To ensure completeness, the interception codes are generated automatically from the MPI standard.To cite:
[Chen Wang, Pavan Balaji, and Marc Snir. "Pilgrim: Scalable and (near) Lossless MPI Tracing", SC, 2021](https://dl.acm.org/doi/abs/10.1145/3458817.3476151)
[Chen Wang, Yanfei Guo, Pavan Balaji, and Marc Snir. "Near-Lossless MPI Tracing and Proxy Application Autogeneration", IEEE TPDS, 2022](https://ieeexplore.ieee.org/document/9925630)
## Building Pilgrim
```bash
cd /PATH/TO/pilgrim
./autogen.sh
./configure
make
make install prefix=`pwd` // install to the current directory
```### Configure Options:
(1) Storing parameters of CPU memory pointers
Pilgrim tracks memory management operations such as malloc, calloc, free, etc.
The memory pointers are encoded in symbolic representations, which allows post-processings such as memory reuse analysis.
To store parameters of memory pointers, i.e., void*, use
```bash
./configure --enable-pointers
```(2) Storing parameters of CUDA memory pointers
Pilgrim can also track CUDA memory operations such as cudaMalloc, cudaMallocPitch, cudaFree, etc.
In addition, the CUDA device where the memory was allocated is also preserved.
To enable this feature and store parameters of CUDA memory pointers, use
```bash
./configure --enable-cuda
```(3) Storing thread id of each call
For multithreaded MPI programs, where MPI calls can be made from different threads, Pilgrim can preseve the thread id of each MPI call.
To enable this feature, use
```bash
./configure --enable-tid
```
Pilgrim supports all thread levels defined by the MPI standard.(4) Specifying lossy timing compression library
Pilgrim provides three modes to store the timing information.
- Aggregated: Only store statistics of MPI functions, i.e., average duration and interval of each function.
- Lossless: Store each call's duration and interval in a lossless mode. Lossless compression algorithm [ZSTD](https://facebook.github.io/zstd/) can be used in this mode.
- Lossy: Store each call's duration and interval in a lossy mode.
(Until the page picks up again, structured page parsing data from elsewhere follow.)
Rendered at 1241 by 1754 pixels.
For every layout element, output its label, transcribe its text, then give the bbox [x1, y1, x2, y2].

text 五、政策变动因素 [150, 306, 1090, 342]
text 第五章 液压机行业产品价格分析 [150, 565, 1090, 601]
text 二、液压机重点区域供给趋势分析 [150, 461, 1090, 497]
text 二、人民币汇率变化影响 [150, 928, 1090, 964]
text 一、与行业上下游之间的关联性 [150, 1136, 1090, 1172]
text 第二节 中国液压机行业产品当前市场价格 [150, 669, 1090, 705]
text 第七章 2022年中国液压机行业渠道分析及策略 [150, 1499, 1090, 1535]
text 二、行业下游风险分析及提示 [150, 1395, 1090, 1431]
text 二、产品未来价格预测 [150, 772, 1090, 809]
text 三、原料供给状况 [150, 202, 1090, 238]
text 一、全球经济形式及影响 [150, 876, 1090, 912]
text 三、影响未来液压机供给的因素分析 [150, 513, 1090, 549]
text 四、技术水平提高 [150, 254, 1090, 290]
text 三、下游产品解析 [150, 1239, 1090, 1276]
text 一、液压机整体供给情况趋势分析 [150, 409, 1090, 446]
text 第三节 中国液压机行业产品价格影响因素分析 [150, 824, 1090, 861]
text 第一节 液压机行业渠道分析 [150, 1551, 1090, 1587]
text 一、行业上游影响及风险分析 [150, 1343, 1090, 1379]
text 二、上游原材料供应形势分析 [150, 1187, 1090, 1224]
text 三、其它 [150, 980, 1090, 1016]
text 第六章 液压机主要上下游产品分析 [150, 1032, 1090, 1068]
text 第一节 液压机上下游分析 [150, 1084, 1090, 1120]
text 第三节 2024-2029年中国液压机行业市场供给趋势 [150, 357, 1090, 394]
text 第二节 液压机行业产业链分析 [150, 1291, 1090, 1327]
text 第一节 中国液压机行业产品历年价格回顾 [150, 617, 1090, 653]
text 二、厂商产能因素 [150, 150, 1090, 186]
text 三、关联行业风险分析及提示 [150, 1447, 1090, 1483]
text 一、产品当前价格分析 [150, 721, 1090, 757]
Several lossy algorithms are provided.
The last two algorithms require external libraries [SZ](https://github.com/szcompressor/SZ) and [ZFP](https://github.com/szcompressor/SZ) to be installed.
- CFG: Use the same context-free-grammar to store the timestamps.
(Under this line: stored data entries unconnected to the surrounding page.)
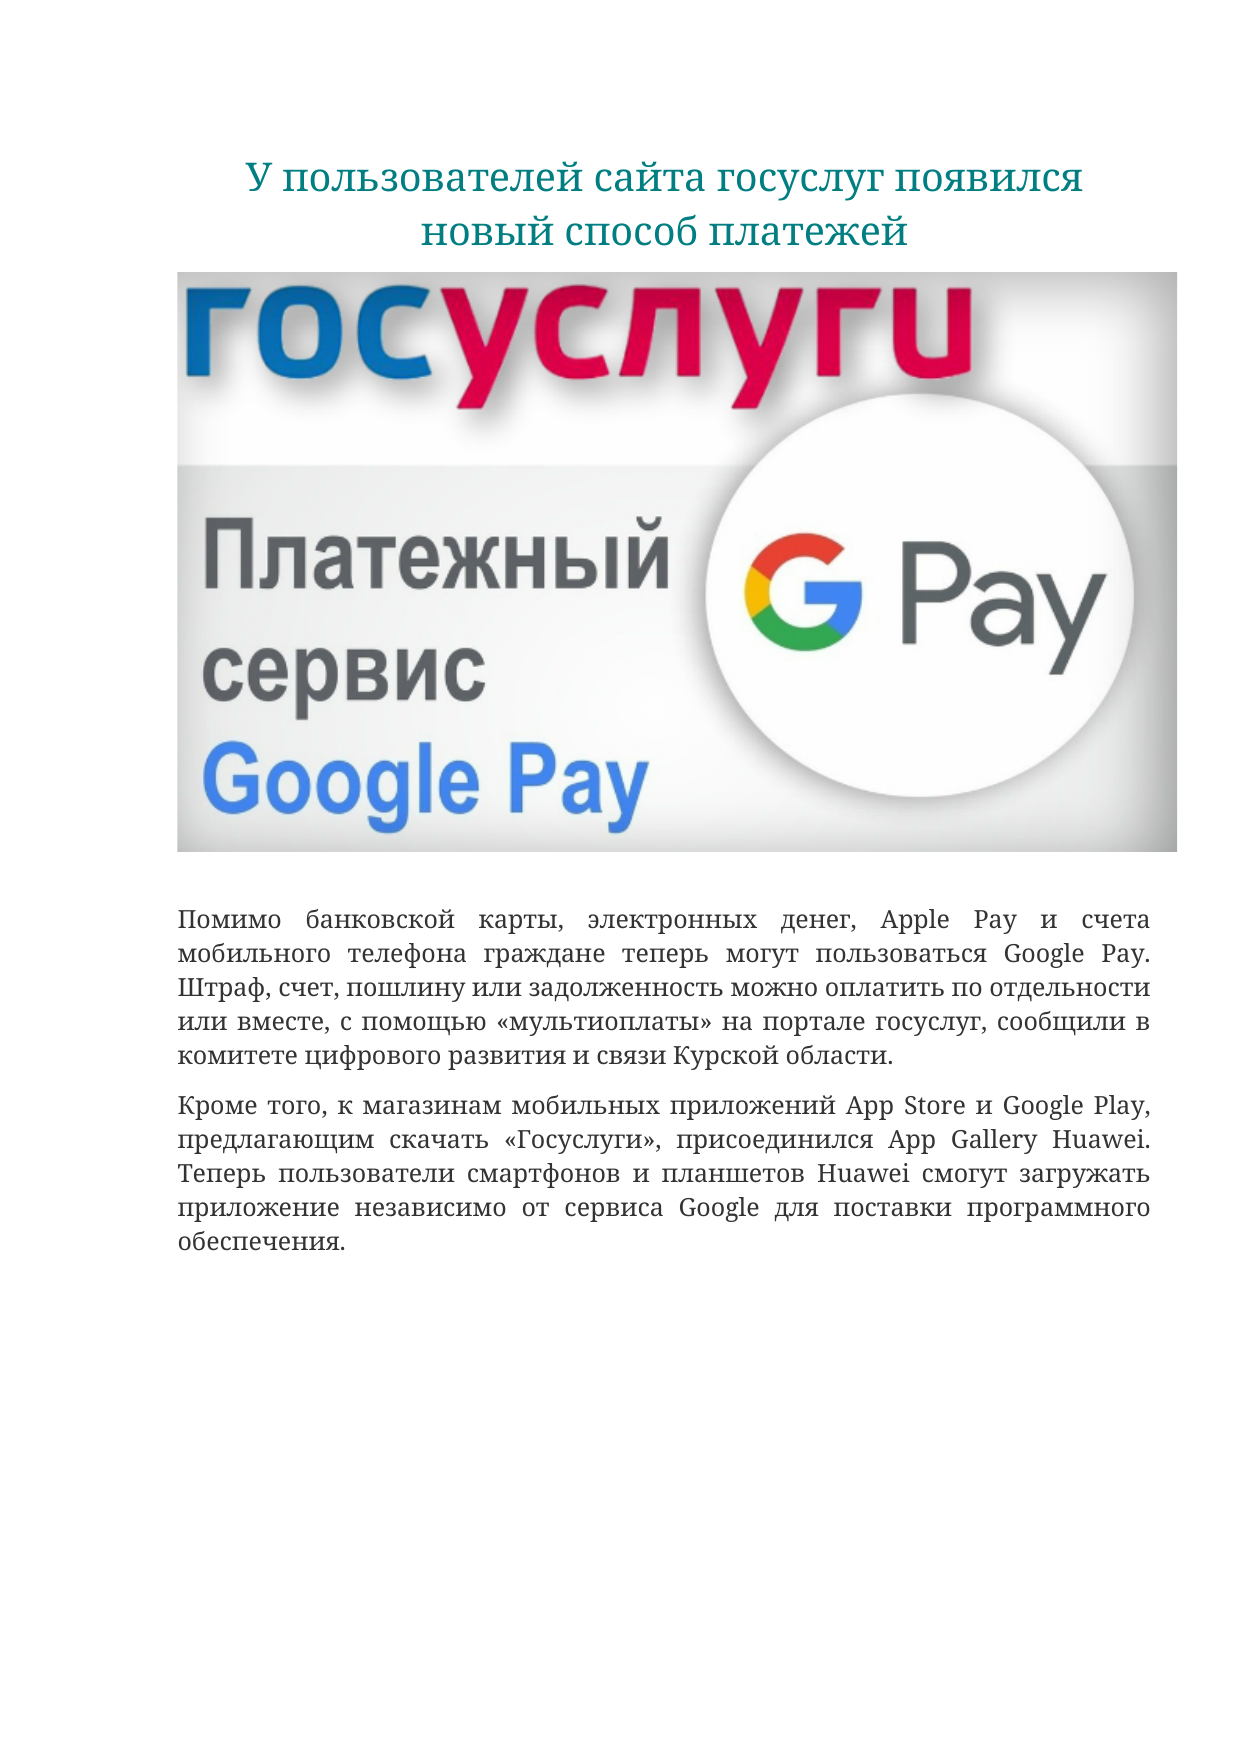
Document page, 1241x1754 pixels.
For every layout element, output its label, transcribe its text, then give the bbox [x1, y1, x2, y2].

picture [177, 272, 1178, 852]
text Помимо банковской карты, электронных денег, Apple Pay и счета мобильного телефона граждане теперь могут пользоваться Google Pay. Штраф, счет, пошлину или задолженность можно оплатить по отдельности или вместе, с помощью «мультиоплаты» на портале госуслуг, сообщили в комитете цифрового развития и связи Курской области. [177, 901, 1152, 1072]
text У пользователей сайта госуслуг появился новый способ платежей [177, 149, 1152, 257]
text Кроме того, к магазинам мобильных приложений App Store и Google Play, предлагающим скачать «Госуслуги», присоединился App Gallery Huawei. Теперь пользователи смартфонов и планшетов Huawei смогут загружать приложение независимо от сервиса Google для поставки программного обеспечения. [177, 1087, 1152, 1258]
- HIST: Use the histogram-based compression algorithm.
- SZ: Use the lossy compressor SZ. Require `./configure --with-sz=/path/to/sz`.
- ZFP: Use the lossy compressor ZFP. Require `./configure --with-zfp=/path/to/zfp`.## Usage
```bash
mpirun -np N -env LD_PRELOAD /PATH/TO/pilgrim/lib/libpilgrim.so ./your_app
```
mpirun can be replaced with your job scheduler, e.g., srun.## Environment Variables
**PILGRIM_TIMING_MODE** can be set to one of the options below:
- AGGREGATED: Store only statistics of each MPI function.
- LOSSLESS: Store lossless timestamps without any compression.
- ZSTD: Store lossless timestamps but with ZSTD compression.
- CFG: Store lossy timestamps using the CFG compression algorithm.
- HIST: Store lossy timestamps using the HIST compression algorithm.
- SZ: Store lossy timestamps using the SZ lossy compressor.
- ZFP: Store lossy timestamps using the ZFP lossy compressor.**PILGRIM_TRACING_MODE**:
- DEFAULT: Tracing is enabled by default. Call `MPI_Info_set(info, "PILGRIM_TRACING", "OFF")` to disable tracing and `MPI_Info_set(info, "PILGRIM_TRACING", "ON")` to enable tracing.
- DYNAMIC: Tracing is disabled by default. Call `MPI_Info_set(info, "PILGRIM_TRACING", "ON")` to enable tracing and `MPI_Info_set(info, "PILGRIM_TRACING", "OFF")` to disable tracing.**PILGRIM_DEBUG**: set to 1 to allow debug output.